3 min read
First infostealer malware caught stealing OpenClaw AI agent credentials
Gugu Ntsele February 18, 2026
Information-stealing malware has been documented stealing OpenClaw configuration files containing API keys, authentication tokens, and encryption keys for the first time.
What happened
According to BleepingComputer, security researchers documented the first in-the-wild instance of infostealer malware successfully exfiltrating OpenClaw configuration files. The attack occurred on February 13, 2026, when a variant of the Vidar infostealer stole files from the ".openclaw" configuration directory on a victim's machine. The malware does not specifically target OpenClaw, but instead executes a broad file-stealing routine scanning for sensitive files and directories containing keywords like "token" and "private key." Stolen files included openclaw.json (containing gateway authentication tokens and email addresses), device.json (containing public and private encryption keys for device pairing and signing), and memory files including soul.md, AGENTS.md, and MEMORY.md (storing persistent contextual data including daily activity logs, private messages, and calendar events). The analysis concluded the stolen data is sufficient to potentially enable full compromise of the victim's digital identity.
The backstory
OpenClaw (formerly ClawdBot and MoltBot) is a local-running AI agent framework that maintains persistent configuration and memory environments on users' machines. The tool can access local files, log in to email and communication apps, and interact with online services. Created by Peter Steinberger, the project launched in 2025 as Clawdbot before rebranding to Moltbot after Anthropic requested a name change, then rebranding again to OpenClaw at the end of January 2026. Since its release, OpenClaw has seen widespread adoption worldwide, with users employing it to manage everyday tasks and act as an AI assistant.

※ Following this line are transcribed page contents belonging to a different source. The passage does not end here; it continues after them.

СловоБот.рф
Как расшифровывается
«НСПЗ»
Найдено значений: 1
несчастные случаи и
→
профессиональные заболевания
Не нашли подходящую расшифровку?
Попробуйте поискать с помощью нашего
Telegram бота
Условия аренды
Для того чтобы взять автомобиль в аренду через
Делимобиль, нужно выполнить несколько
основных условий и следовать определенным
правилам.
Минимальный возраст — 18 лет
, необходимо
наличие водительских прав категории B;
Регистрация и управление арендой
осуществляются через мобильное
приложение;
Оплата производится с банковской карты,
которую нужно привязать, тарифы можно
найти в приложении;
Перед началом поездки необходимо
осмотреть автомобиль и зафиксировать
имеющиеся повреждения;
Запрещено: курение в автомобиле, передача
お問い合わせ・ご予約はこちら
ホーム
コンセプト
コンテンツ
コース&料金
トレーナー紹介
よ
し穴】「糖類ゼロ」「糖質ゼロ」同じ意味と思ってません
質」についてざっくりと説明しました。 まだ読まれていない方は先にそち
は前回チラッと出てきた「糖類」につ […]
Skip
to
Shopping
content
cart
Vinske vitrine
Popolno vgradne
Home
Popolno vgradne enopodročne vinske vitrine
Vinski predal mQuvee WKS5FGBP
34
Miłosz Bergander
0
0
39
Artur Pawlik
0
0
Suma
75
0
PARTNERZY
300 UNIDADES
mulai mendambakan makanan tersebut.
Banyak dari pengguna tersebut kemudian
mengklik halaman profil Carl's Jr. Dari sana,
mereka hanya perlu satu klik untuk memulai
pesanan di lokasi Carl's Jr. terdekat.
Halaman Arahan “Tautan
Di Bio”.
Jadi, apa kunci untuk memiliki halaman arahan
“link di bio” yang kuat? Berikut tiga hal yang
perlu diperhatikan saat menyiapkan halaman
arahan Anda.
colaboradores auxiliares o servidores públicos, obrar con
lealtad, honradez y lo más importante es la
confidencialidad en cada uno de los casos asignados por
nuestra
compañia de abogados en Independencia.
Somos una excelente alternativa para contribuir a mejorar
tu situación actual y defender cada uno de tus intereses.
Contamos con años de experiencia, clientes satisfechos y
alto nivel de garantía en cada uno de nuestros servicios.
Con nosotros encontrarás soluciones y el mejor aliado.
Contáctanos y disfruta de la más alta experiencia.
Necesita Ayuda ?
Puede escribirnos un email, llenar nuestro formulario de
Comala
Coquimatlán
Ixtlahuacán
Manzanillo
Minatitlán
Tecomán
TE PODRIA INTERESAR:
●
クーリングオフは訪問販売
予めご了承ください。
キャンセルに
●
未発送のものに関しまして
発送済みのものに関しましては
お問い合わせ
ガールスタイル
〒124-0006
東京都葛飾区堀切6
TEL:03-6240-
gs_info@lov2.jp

However, the framework has faced security concerns. In early February 2026, security researcher Paul McCarty identified 386 malicious skills on ClawHub (OpenClaw's official skill repository) that delivered information-stealing malware targeting cryptocurrency traders. One attacker accumulated nearly 7,000 downloads before McCarty contacted the OpenClaw team. Days before that discovery, pentester Jamieson O'Reilly exposed vulnerabilities showing misconfigured reverse proxies caused the system to treat all internet traffic as trusted, allowing unauthenticated access to sensitive data. Hudson Rock had predicted infostealer targeting since late January 2026, calling OpenClaw "the new primary target for infostealers."
Going deeper
The specific OpenClaw files stolen by the malware include:
- openclaw.json – Exposed the victim's redacted email, workspace path, and a high-entropy gateway authentication token, which could enable remote connection to a local OpenClaw instance or client impersonation in authenticated requests.
- device.json – Contained both publicKeyPem and privateKeyPem used for pairing and signing. With the private key, an attacker could sign messages as the victim's device, potentially bypass "Safe Device" checks, and access encrypted logs or cloud services paired with the device.
- soul.md and memory files (AGENTS.md, MEMORY.md) – Define the agent's behavior and store persistent contextual data, including daily activity logs, private messages, and calendar events.
What was said
Diana Kelley, AI expert and CISO at Noma Security, previously told Infosecurity regarding OpenClaw security risks that "when an assistant can act with user-level privileges across files, tokens, networks and infrastructure, a compromised extension becomes delegated execution plus delegated authority." She explained that endpoint-native agents "inherit your privileges and expand your trust boundary to wherever they run."
In the know
Information-stealing malware, or infostealers, are designed to extract sensitive data from infected systems. Traditionally, these malware variants have focused on stealing browser credentials, cookies, and saved passwords. However, as AI agent frameworks like OpenClaw become integrated into daily workflows, they store sensitive authentication credentials and personal data in configuration files on local machines. These frameworks maintain persistent access to email, messaging apps, cloud services, and local files, making their configuration directories good targets for cybercriminals seeking to compromise digital identities.
Why it matters
This attack is the first documented case of infostealers specifically harvesting AI agent credentials and memory files. Unlike browser credential theft, compromising OpenClaw configuration files provides attackers with authentication tokens to multiple cloud services, encryption keys for device impersonation, and memory files containing private conversations and calendar events.
FAQs
What is OpenClaw and how does it work?
OpenClaw is a local AI agent framework that runs on your computer and can access your files, log into apps, and interact with online services on your behalf using stored authentication credentials.
How do infostealers infect computers?
Infostealers usually spread through phishing emails, malicious downloads, compromised software, or infected websites that trick users into running malware on their systems.
What should you do if you suspect that OpenClaw configurations have been compromised?
Immediately revoke all API keys and authentication tokens stored in your OpenClaw configuration, change passwords for connected services, and scan your system with updated antivirus software.